[Opening DATA FOR PROCESSING section]

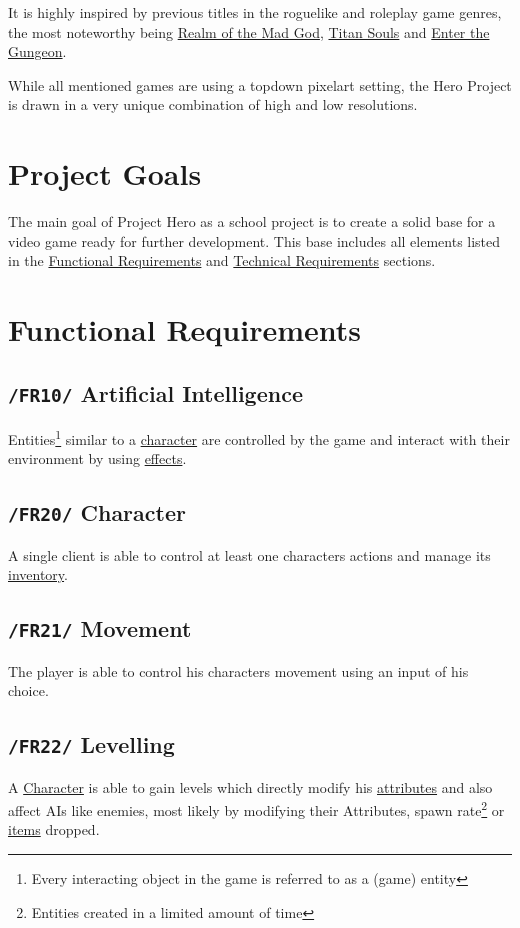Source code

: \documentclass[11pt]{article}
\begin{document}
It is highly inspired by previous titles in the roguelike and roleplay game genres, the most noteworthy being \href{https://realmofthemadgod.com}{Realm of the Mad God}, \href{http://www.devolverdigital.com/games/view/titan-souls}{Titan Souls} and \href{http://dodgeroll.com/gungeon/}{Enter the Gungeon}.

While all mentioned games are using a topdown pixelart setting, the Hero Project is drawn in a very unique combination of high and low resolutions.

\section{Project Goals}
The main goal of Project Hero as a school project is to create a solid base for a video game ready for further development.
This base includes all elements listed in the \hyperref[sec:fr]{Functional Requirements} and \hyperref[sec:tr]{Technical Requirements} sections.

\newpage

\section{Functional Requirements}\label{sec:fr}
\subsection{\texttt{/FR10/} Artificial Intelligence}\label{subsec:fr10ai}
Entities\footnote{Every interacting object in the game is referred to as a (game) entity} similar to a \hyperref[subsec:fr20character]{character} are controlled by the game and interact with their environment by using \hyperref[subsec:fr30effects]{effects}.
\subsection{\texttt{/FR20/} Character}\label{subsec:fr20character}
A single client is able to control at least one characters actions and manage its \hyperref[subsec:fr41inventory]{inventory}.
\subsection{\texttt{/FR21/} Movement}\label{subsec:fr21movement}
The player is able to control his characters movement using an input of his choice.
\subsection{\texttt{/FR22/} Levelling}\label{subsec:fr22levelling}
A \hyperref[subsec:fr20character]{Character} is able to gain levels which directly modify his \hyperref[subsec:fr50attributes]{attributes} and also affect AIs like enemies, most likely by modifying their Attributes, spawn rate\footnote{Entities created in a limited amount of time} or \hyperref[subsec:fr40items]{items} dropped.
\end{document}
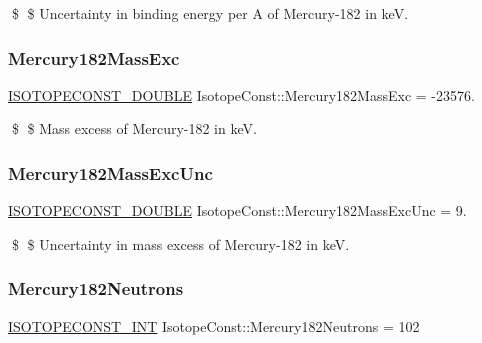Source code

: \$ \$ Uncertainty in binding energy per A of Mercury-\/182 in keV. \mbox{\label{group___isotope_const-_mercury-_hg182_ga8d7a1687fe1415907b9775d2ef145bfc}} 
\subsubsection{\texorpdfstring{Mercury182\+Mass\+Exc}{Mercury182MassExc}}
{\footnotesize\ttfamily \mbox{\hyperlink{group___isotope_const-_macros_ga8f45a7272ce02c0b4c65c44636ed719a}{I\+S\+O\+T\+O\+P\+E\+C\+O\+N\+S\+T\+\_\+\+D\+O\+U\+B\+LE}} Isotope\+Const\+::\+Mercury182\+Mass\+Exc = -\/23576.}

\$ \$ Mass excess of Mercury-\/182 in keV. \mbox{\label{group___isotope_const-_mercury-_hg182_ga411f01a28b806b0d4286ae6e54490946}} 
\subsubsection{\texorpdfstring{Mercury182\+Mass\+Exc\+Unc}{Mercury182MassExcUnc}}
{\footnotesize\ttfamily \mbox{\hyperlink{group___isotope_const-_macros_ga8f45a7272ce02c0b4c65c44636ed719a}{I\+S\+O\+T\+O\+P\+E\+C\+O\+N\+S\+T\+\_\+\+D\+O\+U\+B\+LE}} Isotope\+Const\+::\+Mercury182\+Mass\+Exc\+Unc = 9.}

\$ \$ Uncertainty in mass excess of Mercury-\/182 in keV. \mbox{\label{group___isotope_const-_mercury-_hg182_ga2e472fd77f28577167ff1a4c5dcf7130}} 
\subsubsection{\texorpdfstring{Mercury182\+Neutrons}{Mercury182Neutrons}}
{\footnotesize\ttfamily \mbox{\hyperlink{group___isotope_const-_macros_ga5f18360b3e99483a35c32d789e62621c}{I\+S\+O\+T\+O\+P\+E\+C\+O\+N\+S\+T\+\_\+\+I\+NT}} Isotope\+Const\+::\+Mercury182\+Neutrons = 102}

[Closing DATA FOR PROCESSING section]

▶ _DIRECTIONS_
A bare number should be your reply: how many lines in the entries above include the word "texttt".

▶ _REPLY TO THE TASK_
4